Collected data
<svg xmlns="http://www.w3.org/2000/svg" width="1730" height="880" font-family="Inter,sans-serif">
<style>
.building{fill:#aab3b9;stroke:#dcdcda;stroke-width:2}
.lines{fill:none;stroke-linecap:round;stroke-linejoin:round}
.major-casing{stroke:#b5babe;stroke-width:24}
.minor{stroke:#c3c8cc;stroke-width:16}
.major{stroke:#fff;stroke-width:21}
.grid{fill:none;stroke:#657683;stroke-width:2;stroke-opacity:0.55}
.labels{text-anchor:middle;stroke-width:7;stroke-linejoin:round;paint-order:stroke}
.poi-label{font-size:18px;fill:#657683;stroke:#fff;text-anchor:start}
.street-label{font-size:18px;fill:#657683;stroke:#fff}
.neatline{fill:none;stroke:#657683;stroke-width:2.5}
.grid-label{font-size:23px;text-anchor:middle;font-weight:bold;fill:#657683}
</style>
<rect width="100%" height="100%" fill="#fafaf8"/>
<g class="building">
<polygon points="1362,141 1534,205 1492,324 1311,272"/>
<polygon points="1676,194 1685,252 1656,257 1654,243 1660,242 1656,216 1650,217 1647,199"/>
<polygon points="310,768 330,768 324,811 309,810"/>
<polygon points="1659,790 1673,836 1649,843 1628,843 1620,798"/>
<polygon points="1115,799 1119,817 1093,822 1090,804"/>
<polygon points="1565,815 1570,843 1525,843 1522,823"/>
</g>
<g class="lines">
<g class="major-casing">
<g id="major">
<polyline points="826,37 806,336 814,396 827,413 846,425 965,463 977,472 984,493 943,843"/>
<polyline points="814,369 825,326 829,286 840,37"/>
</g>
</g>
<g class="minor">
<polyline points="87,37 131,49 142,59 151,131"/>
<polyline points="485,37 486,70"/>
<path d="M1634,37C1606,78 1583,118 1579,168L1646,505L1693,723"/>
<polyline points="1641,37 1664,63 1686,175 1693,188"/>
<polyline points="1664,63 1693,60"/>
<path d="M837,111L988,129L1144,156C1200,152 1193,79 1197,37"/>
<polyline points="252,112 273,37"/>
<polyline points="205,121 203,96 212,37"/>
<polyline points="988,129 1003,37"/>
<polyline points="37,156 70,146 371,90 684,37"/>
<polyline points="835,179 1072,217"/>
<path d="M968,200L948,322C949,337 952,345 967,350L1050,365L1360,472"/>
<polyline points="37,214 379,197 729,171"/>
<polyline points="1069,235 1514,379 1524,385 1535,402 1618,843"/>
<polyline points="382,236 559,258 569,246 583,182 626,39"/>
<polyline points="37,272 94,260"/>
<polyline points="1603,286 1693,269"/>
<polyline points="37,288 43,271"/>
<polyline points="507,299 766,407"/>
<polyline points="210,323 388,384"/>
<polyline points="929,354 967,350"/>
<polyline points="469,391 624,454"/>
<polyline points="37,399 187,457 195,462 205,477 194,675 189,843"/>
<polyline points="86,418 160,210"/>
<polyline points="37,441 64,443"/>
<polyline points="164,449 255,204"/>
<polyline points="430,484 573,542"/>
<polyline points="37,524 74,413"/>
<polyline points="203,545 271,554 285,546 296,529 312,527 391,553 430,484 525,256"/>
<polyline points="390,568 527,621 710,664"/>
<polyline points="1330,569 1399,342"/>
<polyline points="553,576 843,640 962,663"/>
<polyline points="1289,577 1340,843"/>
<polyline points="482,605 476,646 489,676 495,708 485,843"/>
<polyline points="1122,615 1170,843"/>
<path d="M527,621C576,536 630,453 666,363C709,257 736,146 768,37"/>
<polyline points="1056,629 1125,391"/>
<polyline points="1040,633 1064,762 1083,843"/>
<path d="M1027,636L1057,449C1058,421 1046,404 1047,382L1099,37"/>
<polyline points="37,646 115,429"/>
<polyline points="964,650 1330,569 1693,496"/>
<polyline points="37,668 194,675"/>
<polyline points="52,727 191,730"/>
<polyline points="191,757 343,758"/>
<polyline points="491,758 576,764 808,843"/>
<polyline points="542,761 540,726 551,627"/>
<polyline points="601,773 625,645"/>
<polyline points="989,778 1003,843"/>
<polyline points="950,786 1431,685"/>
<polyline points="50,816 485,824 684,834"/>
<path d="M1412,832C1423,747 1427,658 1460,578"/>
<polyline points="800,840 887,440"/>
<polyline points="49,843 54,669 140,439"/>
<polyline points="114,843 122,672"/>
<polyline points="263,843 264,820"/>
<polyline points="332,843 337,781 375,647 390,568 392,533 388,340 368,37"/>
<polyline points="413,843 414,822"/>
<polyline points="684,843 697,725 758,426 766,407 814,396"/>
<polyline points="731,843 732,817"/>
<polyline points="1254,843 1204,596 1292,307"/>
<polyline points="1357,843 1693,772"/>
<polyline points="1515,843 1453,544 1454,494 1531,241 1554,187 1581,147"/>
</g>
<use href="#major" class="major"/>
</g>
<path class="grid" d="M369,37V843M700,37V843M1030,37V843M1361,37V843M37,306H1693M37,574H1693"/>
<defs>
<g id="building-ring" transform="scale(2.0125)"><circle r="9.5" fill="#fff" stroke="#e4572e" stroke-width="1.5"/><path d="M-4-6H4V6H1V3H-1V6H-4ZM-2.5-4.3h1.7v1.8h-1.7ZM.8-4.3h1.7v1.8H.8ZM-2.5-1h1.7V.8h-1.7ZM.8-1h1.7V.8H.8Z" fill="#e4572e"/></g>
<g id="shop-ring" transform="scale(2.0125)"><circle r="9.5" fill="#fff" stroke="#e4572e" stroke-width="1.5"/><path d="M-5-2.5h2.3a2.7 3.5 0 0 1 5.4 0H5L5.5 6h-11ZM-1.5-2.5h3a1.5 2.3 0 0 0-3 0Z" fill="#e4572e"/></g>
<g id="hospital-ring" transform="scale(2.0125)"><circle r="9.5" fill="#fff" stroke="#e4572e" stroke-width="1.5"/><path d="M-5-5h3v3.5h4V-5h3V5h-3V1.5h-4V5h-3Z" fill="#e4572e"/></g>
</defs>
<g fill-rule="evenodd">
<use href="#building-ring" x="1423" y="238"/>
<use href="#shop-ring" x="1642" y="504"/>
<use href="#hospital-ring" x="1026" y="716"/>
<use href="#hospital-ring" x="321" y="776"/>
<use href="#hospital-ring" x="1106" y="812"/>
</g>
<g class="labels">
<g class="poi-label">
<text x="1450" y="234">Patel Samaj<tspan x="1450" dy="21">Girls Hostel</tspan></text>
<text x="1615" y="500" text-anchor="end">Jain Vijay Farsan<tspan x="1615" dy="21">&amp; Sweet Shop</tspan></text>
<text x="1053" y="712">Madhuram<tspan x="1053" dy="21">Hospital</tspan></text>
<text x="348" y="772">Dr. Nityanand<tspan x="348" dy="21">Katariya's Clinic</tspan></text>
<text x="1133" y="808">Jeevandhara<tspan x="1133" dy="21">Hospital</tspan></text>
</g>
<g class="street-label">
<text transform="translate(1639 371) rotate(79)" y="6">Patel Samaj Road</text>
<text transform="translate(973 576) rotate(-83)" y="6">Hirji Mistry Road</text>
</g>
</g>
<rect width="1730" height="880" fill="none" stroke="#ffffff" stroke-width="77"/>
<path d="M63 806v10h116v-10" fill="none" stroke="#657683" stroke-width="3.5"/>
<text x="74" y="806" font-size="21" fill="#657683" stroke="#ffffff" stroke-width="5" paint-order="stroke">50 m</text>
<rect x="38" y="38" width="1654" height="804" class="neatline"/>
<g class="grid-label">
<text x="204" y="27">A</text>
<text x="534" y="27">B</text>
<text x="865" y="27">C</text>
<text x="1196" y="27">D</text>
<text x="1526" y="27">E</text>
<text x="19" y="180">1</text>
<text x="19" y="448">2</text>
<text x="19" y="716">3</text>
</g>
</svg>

▸ EXERCISE DETAILS
Make a copy of each line in the records that has the word "labels".

▸ OUTPUT FOR THIS TASK
.labels{text-anchor:middle;stroke-width:7;stroke-linejoin:round;paint-order:stroke}
<g class="labels">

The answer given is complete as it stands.